This Article is From Aug 26, 2013

How Haryana is treating a teen gang-rape survivor

How Haryana is treating a teen gang-rape survivor

File photo of protests against the December 16 gang-rape in Delhi

Karnal: When she was 16 and on her way to school in her village in central Haryana, she was raped, allegedly by two men in August 2012.

The teen, who is from a Dalit family, reported the crime to her mother. The family debated whether to file a police case, factoring in the possibilities of retribution and being ostracized in a village firmly gripped by caste divide.

And then the teen's mother was raped and found dead in their village in the Karnal district, her face seared by acid.

The local police refused to register the case, but an NGO intervened. Investigators concluded that the same men were responsible for raping both the teen and her mother. The suspects are being tried in a fast-track court in Karnal.

Today, the teen survivor's father told the Supreme Court that he cannot afford to pay for the security provided by the Haryana government - he claims he is charged for the food and travel of the cop on duty.
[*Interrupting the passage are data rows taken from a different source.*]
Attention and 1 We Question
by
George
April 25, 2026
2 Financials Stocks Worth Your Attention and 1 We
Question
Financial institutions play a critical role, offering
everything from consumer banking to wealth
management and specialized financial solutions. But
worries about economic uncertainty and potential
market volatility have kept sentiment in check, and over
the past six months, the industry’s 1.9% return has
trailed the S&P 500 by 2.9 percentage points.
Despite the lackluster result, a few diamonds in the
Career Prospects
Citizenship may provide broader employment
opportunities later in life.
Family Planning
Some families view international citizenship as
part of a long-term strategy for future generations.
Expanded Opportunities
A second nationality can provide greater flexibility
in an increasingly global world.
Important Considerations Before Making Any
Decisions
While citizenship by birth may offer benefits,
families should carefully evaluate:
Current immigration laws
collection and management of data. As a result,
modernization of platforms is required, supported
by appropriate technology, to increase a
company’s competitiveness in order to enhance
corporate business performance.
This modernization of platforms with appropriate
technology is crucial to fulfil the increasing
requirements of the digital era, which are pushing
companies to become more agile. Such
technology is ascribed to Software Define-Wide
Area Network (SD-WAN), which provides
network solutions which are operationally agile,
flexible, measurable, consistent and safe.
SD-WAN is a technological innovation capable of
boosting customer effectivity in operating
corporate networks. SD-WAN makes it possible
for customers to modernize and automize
He also emphasised that his family has been isolated by others in the village.

The government also reportedly promised the survivor a job, but has not delivered.

Furious Supreme Court judges today used this case to order all state governments to frame a policy for the rehabilitation of all rape survivors.
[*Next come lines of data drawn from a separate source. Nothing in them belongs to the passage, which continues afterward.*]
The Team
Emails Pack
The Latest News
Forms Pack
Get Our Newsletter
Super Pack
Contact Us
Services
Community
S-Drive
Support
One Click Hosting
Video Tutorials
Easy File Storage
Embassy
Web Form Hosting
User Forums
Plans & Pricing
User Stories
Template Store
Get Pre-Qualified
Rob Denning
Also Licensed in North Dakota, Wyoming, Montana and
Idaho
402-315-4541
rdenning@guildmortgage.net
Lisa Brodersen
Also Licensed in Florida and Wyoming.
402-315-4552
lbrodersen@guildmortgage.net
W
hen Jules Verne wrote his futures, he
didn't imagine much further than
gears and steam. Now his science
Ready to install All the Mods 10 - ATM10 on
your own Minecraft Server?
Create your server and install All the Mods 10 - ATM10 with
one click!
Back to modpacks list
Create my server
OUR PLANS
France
Sexual violence against women, societal attitudes towards rape survivors, and whether trials of rape cases are effective have been reinserted into the national agenda with last week's gang-rape of a young photographer in the heart of Mumbai, a crime that has drawn comparisons to Delhi's fatal gang-rape of a woman on a moving bus in December.

That assault led to the introduction of tougher new laws to punish sexual crimes against women. 

"Things are going from bad to worse," said the Supreme Court judges today, referring to the Mumbai case.